**What is being asked**.
Rewrite the lines from the line with "What lens and" to the line with "0.126241, 0.363362, 0.223700]]", changing "hoping for" to "looking for" and keeping everything else the same. Leave the pictures out of your answer.

**Excerpted records**.
********************
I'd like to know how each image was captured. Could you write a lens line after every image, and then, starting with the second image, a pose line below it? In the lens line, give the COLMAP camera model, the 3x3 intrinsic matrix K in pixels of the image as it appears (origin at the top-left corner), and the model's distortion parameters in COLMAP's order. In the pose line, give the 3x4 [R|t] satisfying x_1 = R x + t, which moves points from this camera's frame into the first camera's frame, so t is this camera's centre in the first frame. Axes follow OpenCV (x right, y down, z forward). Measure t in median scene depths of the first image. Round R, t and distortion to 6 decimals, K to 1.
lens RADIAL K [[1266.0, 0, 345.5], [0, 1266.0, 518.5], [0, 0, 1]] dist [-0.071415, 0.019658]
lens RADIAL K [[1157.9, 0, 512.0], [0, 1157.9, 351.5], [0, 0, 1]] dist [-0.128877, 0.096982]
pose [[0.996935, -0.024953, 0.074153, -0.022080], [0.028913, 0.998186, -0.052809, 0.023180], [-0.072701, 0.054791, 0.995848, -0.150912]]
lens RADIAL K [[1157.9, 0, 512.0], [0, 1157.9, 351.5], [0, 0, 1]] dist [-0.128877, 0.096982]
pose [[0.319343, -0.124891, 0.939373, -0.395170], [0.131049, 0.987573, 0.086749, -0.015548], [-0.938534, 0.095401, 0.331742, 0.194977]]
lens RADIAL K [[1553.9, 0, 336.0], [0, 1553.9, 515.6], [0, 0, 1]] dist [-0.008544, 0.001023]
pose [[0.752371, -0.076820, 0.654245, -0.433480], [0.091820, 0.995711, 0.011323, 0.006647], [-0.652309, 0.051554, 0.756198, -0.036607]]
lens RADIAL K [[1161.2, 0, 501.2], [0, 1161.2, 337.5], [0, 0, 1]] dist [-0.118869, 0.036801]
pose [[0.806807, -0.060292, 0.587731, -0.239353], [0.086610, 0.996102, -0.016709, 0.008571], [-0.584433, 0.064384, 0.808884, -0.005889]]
********************
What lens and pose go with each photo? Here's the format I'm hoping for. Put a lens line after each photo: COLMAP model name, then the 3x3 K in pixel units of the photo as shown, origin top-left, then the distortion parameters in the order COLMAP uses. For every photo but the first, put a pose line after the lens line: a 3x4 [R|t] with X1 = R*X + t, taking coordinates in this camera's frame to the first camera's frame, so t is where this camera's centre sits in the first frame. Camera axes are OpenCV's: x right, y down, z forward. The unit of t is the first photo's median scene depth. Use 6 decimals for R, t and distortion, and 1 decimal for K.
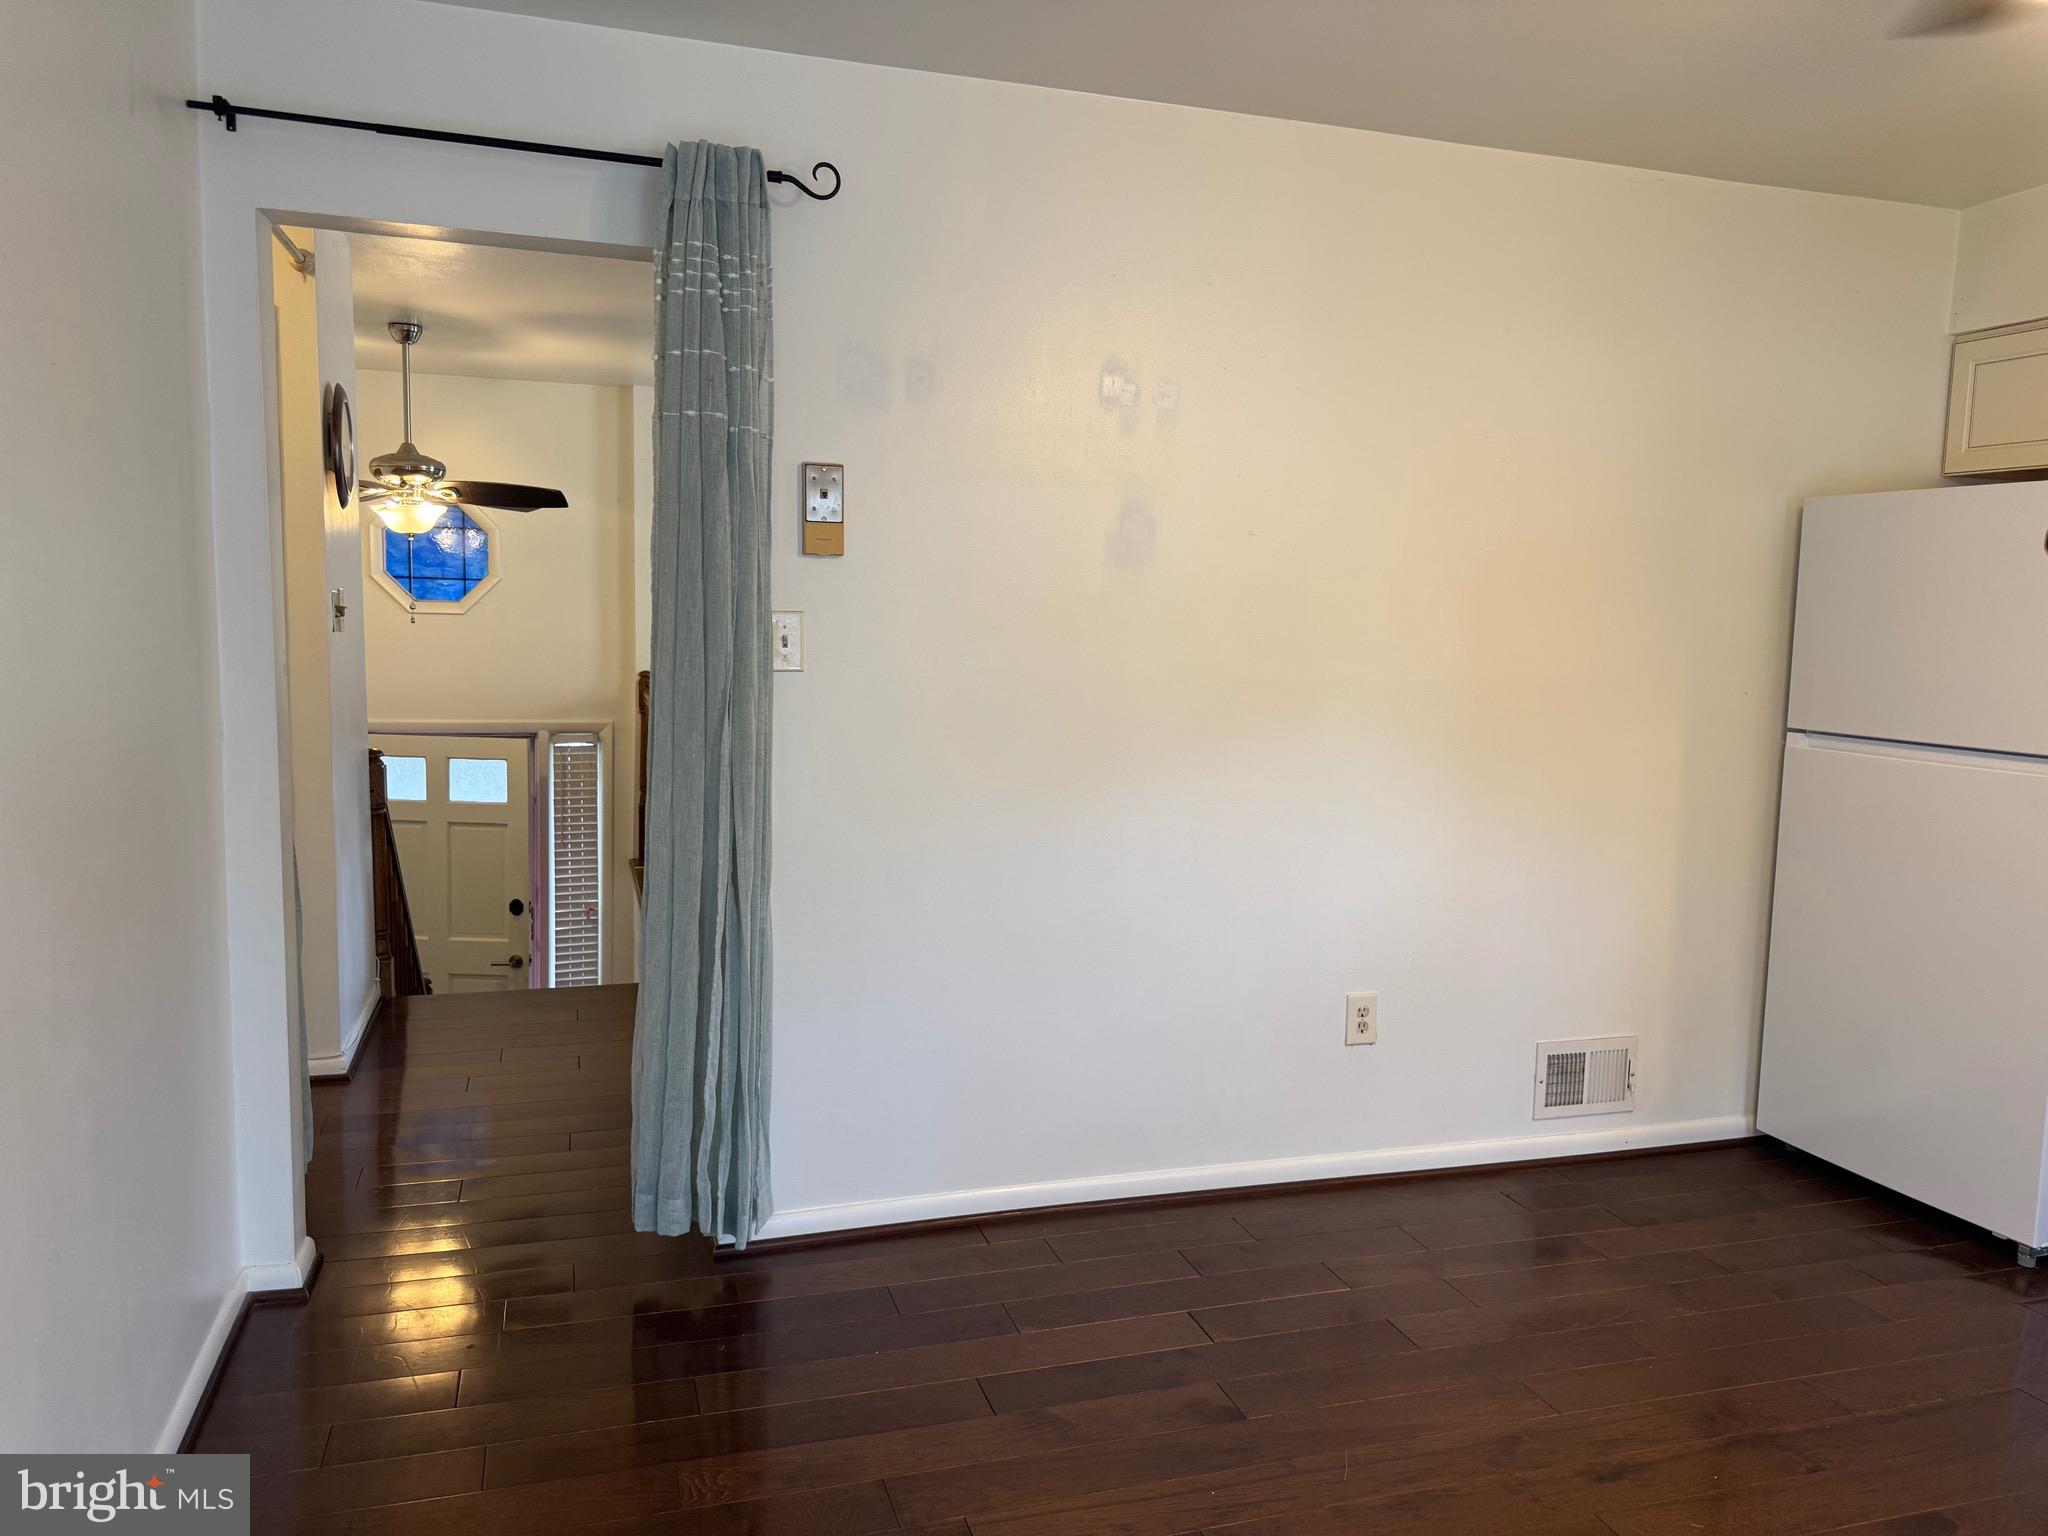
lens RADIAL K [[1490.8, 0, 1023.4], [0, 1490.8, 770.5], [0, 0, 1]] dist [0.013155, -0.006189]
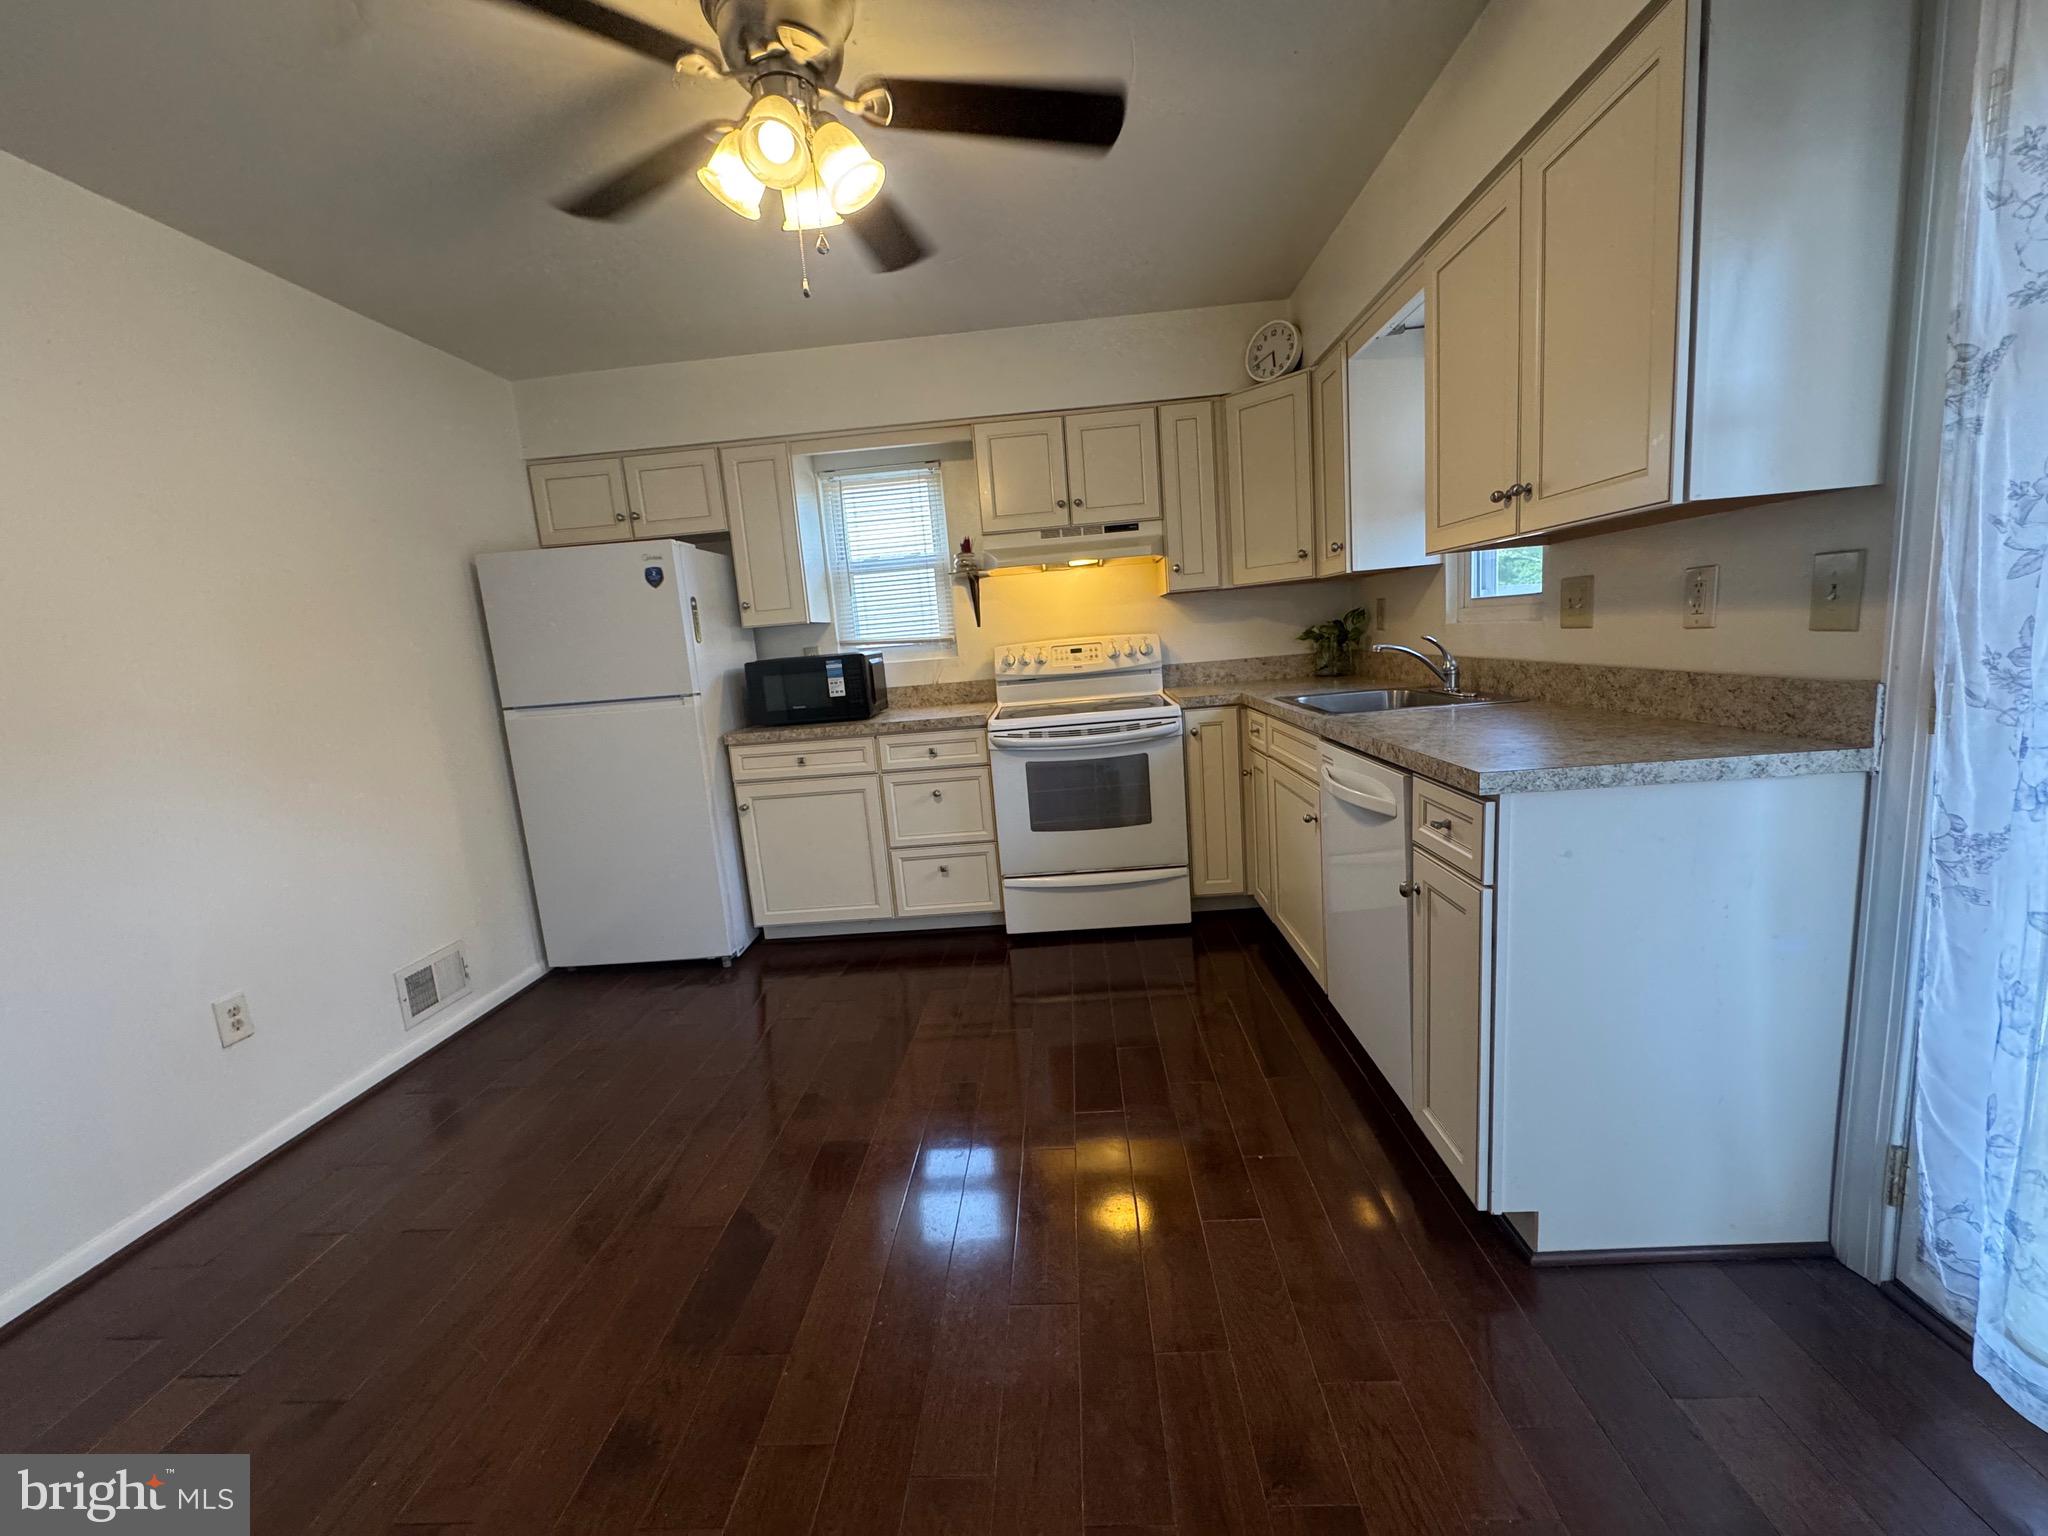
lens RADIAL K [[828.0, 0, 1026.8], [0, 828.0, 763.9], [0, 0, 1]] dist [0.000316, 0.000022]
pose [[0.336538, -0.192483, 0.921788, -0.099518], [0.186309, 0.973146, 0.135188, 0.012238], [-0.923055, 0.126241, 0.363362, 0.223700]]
********************
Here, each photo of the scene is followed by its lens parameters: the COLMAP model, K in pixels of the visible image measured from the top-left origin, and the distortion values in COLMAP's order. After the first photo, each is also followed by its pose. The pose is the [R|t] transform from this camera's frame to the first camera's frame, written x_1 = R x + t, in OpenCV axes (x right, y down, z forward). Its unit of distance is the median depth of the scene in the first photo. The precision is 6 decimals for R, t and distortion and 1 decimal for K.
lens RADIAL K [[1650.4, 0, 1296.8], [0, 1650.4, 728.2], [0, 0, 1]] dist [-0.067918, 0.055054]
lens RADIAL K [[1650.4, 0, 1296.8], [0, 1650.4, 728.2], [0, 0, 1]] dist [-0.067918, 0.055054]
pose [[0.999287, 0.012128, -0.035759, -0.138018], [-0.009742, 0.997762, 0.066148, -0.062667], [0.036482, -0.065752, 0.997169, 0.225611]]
********************
**Solution to this exercise**.
What lens and pose go with each photo? Here's the format I'm looking for. Put a lens line after each photo: COLMAP model name, then the 3x3 K in pixel units of the photo as shown, origin top-left, then the distortion parameters in the order COLMAP uses. For every photo but the first, put a pose line after the lens line: a 3x4 [R|t] with X1 = R*X + t, taking coordinates in this camera's frame to the first camera's frame, so t is where this camera's centre sits in the first frame. Camera axes are OpenCV's: x right, y down, z forward. The unit of t is the first photo's median scene depth. Use 6 decimals for R, t and distortion, and 1 decimal for K.
lens RADIAL K [[1490.8, 0, 1023.4], [0, 1490.8, 770.5], [0, 0, 1]] dist [0.013155, -0.006189]
lens RADIAL K [[828.0, 0, 1026.8], [0, 828.0, 763.9], [0, 0, 1]] dist [0.000316, 0.000022]
pose [[0.336538, -0.192483, 0.921788, -0.099518], [0.186309, 0.973146, 0.135188, 0.012238], [-0.923055, 0.126241, 0.363362, 0.223700]]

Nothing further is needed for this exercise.